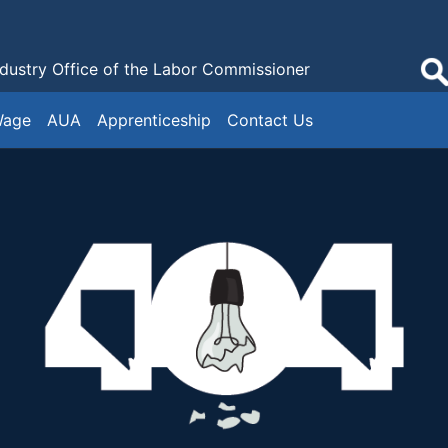
ndustry
Office of the Labor Commissioner
Wage
AUA
Apprenticeship
Contact Us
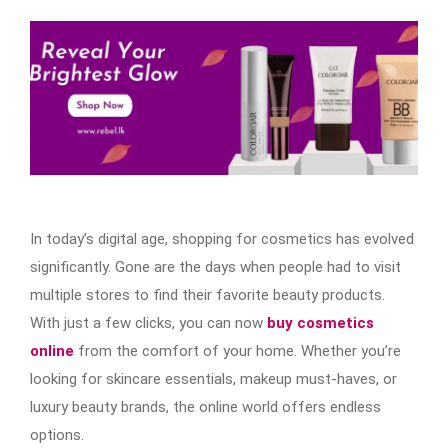
In today’s digital age, shopping for cosmetics has evolved
significantly. Gone are the days when people had to visit
multiple stores to find their favorite beauty products.
With just a few clicks, you can now
buy cosmetics
online
from the comfort of your home. Whether you’re
looking for skincare essentials, makeup must-haves, or
luxury beauty brands, the online world offers endless
options.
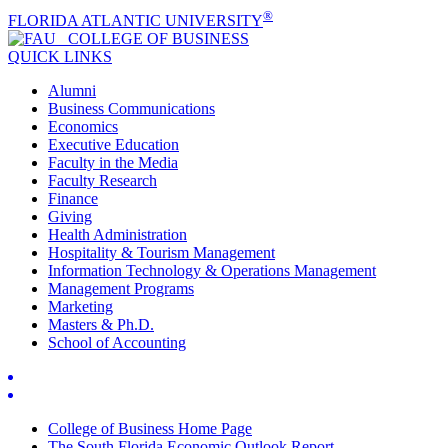
®
FLORIDA ATLANTIC UNIVERSITY
COLLEGE OF
BUSINESS
QUICK LINKS
Alumni
Business Communications
Economics
Executive Education
Faculty in the Media
Faculty Research
Finance
Giving
Health Administration
Hospitality & Tourism Management
Information Technology & Operations Management
Management Programs
Marketing
Masters & Ph.D.
School of Accounting
College of Business Home Page
The South Florida Economic Outlook Report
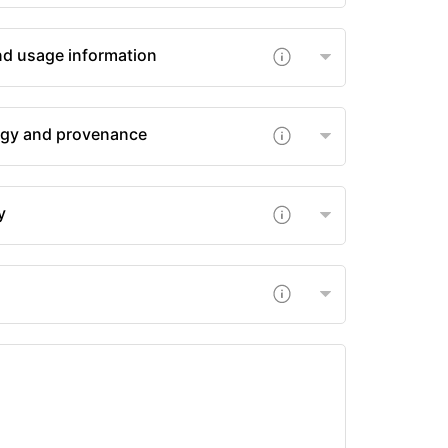
nd usage information
gy and provenance
y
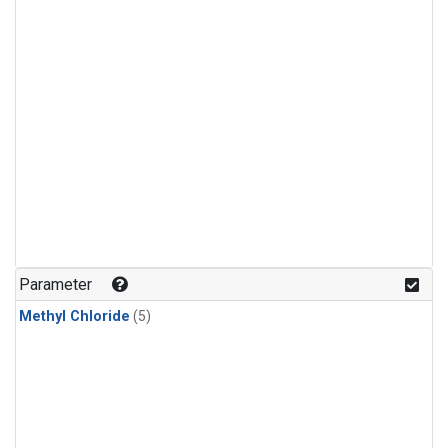
Parameter
Methyl Chloride
(5)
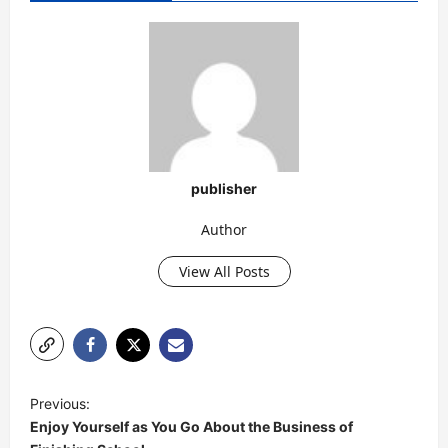
publisher
Author
View All Posts
P
Previous:
o
Enjoy Yourself as You Go About the Business of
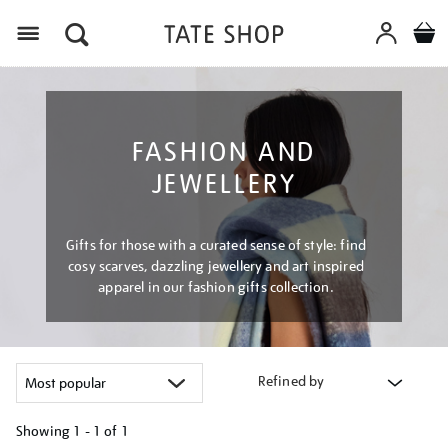
Menu
FASHION AND
JEWELLERY
Gifts for those with a curated sense of style: find
cosy scarves, dazzling jewellery and art inspired
apparel in our fashion gifts collection.
Refined by
Showing
1 - 1 of
1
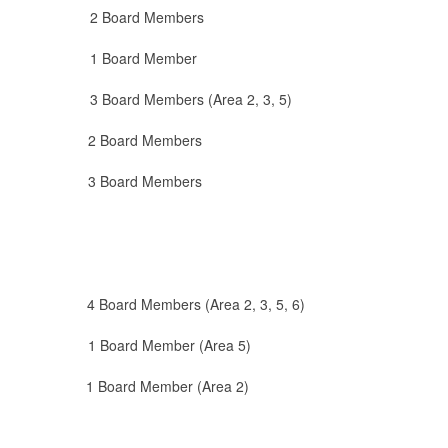
rd Members
 1 Board Member
 Members (Area 2, 3, 5)
 2 Board Members
 Board Members
d Members (Area 2, 3, 5, 6)
ard Member (Area 5)
ard Member (Area 2)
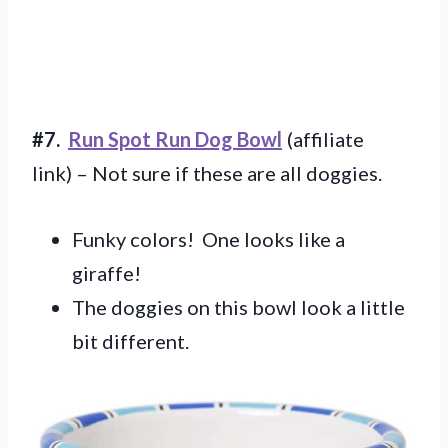
#7.
Run Spot Run Dog Bowl
(affiliate
link) – Not sure if these are all doggies.
Funky colors! One looks like a
giraffe!
The doggies on this bowl look a little
bit different.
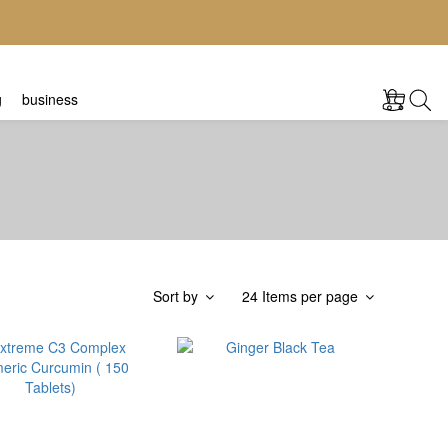
g
business
Sort by
24 Items per page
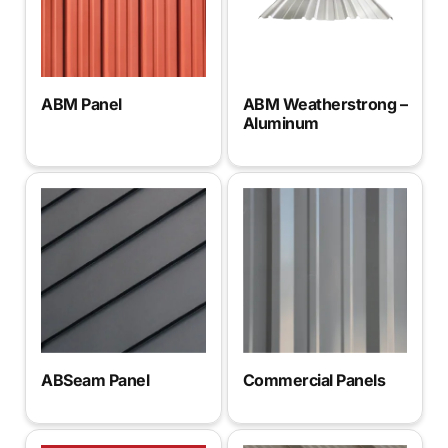
ABM Panel
ABM Weatherstrong –
Aluminum
Commercial Panels
ABSeam Panel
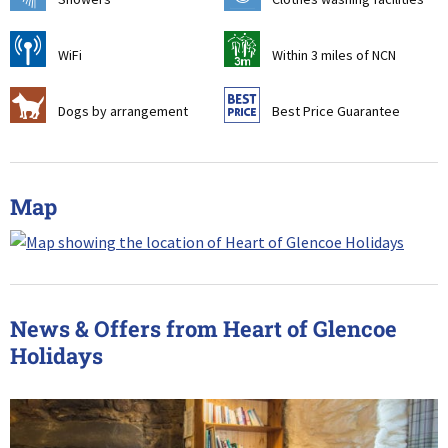
[
u
WiFi
Within 3 miles of NCN
Z
9
Dogs by arrangement
Best Price Guarantee
Map
News & Offers from Heart of Glencoe
Holidays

**TASK BRIEF:** Extract every line of text from the data above, unchanged and in the same order, and leave the pictures out of your answer.

**OUTPUT OF THE EXERCISE:**
ndustry
Office of the Labor Commissioner
Wage
AUA
Apprenticeship
Contact Us
In today’s digital age, shopping for cosmetics has evolved
significantly. Gone are the days when people had to visit
multiple stores to find their favorite beauty products.
With just a few clicks, you can now
buy cosmetics
online
from the comfort of your home. Whether you’re
looking for skincare essentials, makeup must-haves, or
luxury beauty brands, the online world offers endless
options.
®
FLORIDA ATLANTIC UNIVERSITY
COLLEGE OF
BUSINESS
QUICK LINKS
Alumni
Business Communications
Economics
Executive Education
Faculty in the Media
Faculty Research
Finance
Giving
Health Administration
Hospitality & Tourism Management
Information Technology & Operations Management
Management Programs
Marketing
Masters & Ph.D.
School of Accounting
College of Business Home Page
The South Florida Economic Outlook Report
nd usage information
gy and provenance
y
Parameter
Methyl Chloride
(5)
publisher
Author
View All Posts
P
Previous:
o
Enjoy Yourself as You Go About the Business of
Menu
FASHION AND
JEWELLERY
Gifts for those with a curated sense of style: find
cosy scarves, dazzling jewellery and art inspired
apparel in our fashion gifts collection.
Refined by
Showing
1 - 1 of
1
rd Members
 1 Board Member
 Members (Area 2, 3, 5)
 2 Board Members
 Board Members
d Members (Area 2, 3, 5, 6)
ard Member (Area 5)
ard Member (Area 2)
#7.
Run Spot Run Dog Bowl
(affiliate
link) – Not sure if these are all doggies.
Funky colors! One looks like a
giraffe!
The doggies on this bowl look a little
bit different.
g
business
Sort by
24 Items per page
ABM Panel
ABM Weatherstrong –
Aluminum
Commercial Panels
ABSeam Panel
[
u
WiFi
Within 3 miles of NCN
Z
9
Dogs by arrangement
Best Price Guarantee
Map
News & Offers from Heart of Glencoe
Holidays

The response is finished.